Most states have set 21 as the minimum legal betting age, but studies show that college students have some familiarity with gambling well before then. The NCAA’s 2016 survey found that 90 percent of male college athletes and 82 percent of female athletes placed their first bet before coming to college. Nine percent of the male athletes said they bet on sports more than once a month, and 1 in 50 meet criteria to be considered problem gamblers. Fifty-four percent of male athletes and 31 percent of female athletes said they considered sports gambling a harmless activity.

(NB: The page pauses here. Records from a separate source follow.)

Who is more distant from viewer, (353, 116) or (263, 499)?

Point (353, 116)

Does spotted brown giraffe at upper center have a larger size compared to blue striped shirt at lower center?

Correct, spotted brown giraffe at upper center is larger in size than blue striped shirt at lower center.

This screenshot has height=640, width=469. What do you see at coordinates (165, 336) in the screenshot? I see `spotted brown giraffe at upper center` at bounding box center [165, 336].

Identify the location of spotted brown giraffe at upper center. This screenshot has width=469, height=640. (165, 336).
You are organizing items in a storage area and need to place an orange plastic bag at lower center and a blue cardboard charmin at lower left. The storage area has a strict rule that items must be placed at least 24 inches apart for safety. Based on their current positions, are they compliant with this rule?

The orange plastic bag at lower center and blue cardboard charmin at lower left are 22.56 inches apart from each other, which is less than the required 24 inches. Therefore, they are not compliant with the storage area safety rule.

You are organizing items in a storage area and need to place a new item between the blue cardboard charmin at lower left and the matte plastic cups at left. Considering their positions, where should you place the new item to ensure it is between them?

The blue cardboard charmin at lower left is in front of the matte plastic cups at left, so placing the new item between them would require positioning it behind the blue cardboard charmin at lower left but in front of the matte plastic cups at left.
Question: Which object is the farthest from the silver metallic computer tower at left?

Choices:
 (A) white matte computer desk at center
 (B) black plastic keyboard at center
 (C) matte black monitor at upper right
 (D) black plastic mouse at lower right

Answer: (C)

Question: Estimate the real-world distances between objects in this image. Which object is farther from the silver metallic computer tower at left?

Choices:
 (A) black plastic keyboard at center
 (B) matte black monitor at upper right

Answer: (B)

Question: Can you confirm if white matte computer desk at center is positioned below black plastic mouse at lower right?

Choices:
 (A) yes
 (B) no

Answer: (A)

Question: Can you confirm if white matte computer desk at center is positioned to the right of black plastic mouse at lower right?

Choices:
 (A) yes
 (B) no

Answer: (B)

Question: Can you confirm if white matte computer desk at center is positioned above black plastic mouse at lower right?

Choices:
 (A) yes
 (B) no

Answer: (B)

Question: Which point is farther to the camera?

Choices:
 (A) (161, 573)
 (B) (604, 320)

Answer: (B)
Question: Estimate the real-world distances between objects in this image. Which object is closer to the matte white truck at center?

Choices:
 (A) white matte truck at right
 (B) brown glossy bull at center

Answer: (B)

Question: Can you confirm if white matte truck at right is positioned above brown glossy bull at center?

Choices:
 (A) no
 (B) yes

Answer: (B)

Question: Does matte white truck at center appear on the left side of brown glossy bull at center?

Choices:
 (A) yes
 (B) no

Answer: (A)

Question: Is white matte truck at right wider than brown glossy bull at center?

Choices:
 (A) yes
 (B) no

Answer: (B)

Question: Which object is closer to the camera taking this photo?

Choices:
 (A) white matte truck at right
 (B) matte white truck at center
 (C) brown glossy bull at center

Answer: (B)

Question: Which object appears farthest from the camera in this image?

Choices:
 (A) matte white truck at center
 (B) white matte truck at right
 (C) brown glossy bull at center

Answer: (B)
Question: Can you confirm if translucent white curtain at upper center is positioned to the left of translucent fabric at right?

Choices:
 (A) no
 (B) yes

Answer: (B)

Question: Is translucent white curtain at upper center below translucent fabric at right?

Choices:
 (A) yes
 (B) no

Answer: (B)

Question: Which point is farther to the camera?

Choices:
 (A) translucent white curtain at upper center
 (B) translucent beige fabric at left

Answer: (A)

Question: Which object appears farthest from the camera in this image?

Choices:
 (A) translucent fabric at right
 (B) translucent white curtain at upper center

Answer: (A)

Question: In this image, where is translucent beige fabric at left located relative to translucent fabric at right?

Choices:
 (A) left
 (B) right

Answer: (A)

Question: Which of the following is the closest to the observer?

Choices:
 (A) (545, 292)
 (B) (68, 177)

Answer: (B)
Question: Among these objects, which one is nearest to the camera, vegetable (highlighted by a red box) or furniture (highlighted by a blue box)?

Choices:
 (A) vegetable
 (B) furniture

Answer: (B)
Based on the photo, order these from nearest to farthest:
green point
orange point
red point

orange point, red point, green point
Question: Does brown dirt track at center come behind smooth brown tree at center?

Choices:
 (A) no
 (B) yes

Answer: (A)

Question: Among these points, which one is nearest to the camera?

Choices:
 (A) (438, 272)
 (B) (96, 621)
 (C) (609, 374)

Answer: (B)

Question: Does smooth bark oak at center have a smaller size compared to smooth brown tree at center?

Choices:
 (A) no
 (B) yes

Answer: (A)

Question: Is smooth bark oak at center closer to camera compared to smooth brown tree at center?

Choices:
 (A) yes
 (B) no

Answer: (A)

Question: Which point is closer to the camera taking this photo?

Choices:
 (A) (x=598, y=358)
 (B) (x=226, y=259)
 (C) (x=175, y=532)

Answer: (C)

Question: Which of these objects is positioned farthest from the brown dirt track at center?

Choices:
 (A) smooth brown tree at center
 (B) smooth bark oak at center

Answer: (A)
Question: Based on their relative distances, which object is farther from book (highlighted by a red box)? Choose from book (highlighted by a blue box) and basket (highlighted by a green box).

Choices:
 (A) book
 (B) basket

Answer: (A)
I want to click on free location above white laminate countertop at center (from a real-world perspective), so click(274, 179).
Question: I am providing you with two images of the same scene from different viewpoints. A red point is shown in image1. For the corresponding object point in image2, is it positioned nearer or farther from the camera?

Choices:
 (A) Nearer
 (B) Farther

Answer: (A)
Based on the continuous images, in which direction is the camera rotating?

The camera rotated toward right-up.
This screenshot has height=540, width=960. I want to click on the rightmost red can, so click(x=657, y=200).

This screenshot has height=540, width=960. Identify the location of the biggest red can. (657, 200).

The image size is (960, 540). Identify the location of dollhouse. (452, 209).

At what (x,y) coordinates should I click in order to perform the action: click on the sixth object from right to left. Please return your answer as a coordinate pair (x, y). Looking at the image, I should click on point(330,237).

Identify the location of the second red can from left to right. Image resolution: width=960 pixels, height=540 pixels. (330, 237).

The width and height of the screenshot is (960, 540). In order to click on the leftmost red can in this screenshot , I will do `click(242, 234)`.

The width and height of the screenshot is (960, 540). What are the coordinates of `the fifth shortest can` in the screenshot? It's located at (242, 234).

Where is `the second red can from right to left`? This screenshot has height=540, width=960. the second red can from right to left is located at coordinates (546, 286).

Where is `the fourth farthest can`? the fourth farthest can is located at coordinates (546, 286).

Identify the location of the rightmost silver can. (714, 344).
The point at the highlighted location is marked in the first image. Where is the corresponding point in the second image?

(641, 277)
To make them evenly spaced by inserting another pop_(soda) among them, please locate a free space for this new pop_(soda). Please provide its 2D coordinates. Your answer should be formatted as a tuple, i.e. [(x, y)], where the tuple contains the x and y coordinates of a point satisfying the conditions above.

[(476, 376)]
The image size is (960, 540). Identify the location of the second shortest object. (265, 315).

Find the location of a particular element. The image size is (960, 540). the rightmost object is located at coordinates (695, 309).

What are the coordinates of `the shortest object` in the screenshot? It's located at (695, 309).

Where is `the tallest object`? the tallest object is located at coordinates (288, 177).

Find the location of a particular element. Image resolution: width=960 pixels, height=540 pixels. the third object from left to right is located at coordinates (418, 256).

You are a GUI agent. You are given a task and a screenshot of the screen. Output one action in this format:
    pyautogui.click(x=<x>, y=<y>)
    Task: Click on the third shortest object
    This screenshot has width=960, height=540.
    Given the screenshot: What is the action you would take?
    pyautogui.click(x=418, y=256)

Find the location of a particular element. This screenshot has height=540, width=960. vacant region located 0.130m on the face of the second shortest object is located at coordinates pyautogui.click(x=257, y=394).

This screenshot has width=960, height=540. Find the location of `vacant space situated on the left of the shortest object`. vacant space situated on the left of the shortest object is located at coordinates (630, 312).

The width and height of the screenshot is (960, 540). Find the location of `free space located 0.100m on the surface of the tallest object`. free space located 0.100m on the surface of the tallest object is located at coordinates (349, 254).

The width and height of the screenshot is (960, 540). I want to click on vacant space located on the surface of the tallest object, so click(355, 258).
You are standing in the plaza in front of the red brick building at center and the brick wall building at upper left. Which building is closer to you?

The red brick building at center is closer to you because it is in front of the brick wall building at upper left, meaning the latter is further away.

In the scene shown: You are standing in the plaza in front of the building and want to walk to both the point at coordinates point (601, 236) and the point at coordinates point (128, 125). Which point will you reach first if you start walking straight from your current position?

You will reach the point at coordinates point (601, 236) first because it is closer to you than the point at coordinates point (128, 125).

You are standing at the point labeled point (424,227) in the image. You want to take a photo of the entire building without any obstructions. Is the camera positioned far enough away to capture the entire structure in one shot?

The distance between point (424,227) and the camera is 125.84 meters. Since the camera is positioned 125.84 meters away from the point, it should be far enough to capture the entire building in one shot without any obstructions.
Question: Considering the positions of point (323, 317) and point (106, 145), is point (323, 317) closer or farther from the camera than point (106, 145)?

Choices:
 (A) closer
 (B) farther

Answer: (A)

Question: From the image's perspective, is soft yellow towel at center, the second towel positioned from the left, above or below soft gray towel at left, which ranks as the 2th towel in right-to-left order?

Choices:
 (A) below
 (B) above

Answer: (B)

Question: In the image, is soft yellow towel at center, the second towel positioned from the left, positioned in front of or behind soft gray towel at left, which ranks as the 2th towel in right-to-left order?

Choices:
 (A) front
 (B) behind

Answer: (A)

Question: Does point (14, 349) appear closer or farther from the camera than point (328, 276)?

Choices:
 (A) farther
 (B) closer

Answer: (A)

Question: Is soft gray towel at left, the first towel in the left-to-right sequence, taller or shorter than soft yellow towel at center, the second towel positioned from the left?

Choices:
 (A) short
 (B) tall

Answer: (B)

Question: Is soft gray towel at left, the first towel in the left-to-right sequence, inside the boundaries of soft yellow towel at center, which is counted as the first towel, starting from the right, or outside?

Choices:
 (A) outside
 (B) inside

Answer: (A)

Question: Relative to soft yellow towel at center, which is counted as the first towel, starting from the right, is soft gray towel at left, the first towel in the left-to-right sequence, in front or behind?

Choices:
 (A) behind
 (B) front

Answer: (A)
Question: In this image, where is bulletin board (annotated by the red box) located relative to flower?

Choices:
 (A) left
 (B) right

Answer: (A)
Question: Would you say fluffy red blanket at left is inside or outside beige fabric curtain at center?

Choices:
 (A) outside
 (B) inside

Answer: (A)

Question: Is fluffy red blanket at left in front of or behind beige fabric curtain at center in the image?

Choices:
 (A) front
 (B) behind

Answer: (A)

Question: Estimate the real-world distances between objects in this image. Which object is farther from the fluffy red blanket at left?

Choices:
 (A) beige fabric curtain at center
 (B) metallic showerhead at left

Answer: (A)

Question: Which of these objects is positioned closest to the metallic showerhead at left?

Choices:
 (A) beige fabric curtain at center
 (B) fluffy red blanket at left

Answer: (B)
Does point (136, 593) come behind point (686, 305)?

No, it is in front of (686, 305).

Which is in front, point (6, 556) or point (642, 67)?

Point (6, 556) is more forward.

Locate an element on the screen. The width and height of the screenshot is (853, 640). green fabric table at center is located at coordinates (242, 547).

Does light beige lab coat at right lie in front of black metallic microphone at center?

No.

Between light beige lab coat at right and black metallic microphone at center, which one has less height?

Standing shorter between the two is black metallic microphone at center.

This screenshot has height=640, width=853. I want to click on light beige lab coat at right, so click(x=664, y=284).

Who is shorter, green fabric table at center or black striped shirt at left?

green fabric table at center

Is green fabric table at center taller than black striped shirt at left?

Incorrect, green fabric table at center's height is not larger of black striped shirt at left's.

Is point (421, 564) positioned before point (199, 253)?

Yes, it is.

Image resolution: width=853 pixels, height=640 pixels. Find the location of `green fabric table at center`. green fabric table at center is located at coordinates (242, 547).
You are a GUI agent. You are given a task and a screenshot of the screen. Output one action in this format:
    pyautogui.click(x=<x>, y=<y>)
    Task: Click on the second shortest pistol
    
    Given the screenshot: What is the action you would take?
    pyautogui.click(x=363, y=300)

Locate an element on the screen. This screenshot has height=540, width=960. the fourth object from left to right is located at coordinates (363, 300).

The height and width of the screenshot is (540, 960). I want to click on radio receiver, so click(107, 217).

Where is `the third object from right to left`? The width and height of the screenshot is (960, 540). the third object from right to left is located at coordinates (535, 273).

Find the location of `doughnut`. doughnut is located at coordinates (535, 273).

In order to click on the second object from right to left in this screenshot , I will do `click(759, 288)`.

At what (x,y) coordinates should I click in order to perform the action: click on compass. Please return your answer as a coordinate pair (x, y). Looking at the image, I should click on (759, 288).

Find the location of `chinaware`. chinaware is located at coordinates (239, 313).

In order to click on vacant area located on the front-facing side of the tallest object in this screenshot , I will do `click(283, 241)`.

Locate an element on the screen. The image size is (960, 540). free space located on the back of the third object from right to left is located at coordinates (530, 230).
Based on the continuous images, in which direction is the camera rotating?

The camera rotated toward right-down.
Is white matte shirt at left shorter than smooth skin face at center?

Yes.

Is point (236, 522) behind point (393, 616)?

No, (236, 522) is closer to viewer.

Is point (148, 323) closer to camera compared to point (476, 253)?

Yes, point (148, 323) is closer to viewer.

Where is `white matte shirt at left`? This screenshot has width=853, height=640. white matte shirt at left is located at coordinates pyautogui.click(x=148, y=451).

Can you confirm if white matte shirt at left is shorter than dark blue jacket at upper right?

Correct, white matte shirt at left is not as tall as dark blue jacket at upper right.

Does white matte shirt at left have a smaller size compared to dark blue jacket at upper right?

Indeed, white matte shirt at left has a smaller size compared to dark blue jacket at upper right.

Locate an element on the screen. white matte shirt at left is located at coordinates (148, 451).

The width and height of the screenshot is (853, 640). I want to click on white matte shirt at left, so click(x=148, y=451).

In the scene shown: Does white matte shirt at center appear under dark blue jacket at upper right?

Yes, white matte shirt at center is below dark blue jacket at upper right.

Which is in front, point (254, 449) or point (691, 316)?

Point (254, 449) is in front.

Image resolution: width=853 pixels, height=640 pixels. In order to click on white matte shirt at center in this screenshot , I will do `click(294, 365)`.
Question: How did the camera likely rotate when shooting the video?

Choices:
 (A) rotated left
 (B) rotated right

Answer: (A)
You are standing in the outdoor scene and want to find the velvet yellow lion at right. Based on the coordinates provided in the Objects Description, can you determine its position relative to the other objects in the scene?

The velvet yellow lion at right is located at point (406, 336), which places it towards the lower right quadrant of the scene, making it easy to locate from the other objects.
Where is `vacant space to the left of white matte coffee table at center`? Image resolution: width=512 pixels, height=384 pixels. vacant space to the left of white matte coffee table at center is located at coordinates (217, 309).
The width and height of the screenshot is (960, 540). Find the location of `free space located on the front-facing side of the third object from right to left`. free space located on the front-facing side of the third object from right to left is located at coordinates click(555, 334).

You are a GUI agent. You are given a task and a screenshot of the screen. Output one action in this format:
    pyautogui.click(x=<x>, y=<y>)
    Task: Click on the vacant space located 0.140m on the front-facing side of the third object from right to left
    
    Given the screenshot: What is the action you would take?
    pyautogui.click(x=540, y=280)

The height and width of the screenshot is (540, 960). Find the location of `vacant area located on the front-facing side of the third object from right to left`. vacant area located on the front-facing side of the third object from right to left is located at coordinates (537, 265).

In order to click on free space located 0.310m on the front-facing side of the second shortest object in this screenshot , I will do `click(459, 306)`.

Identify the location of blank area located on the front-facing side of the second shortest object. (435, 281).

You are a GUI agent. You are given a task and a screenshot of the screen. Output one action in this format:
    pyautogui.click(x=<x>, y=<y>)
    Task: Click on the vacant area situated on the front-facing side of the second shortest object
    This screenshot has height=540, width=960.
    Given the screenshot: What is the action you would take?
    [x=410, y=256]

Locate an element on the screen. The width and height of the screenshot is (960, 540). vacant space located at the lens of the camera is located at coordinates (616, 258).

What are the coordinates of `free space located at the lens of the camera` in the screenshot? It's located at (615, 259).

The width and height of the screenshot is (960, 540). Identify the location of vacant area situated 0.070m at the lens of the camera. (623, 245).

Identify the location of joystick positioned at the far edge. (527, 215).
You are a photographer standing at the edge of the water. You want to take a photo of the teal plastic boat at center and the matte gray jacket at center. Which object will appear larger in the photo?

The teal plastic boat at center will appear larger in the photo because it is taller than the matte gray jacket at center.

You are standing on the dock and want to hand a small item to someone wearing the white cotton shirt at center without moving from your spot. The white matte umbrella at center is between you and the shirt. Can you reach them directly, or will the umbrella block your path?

The NCAA set out to conduct an updated study in 2020, but collection was halted because of the coronavirus pandemic. The organization’s spokesperson said new NCAA president Charlie Baker has directed the organization to do more research.

‘No silver bullet’

College athletes have long been viewed as the most vulnerable group when it comes to problem gambling and potential game-fixing. They make far less money than their professional counterparts and yet are surrounded by coaches and administrators who often draw healthy salaries. Team and game information, especially injury news that might impact betting lines, is often closely guarded.

Some industry watchers fear the rise of in-game betting could ramp up temptations, allowing an athlete, coach or official to influence a single minor play at the behest of a gambler without significantly affecting the game’s outcome.

That’s among the warnings that Potter presents when he visits campuses to discuss sports betting. The NCAA has leeway on punishing athletes caught gambling, he tells them, determined on a case-by-case basis. Last year, it issued a nine-game suspension, later reduced to six on appeal, to Virginia Tech football player Alan Tisdale for betting on NBA games.

Potter relays his own story, too, of how he felt a void when he was injured and went looking for ways to satisfy his athletic instincts. He outlines the triggers and tells the athletes why they’re especially vulnerable: competitive urges, a transition to a new school, downtime while injured, the desire to succeed, an abundance of sports knowledge.

“I don’t think you will ever be able to 100 percent mitigate all aspects of risk, because this happens across the world in every sport,” he said in an interview. “But with educational programs and helping them make better-informed choices and understanding what the risks are, then you’d think that minimizes the chances of individuals going down the route of either problematic play or integrity issues. But there’s no silver bullet that will cure everything.”

Ben Strauss contributed to this report.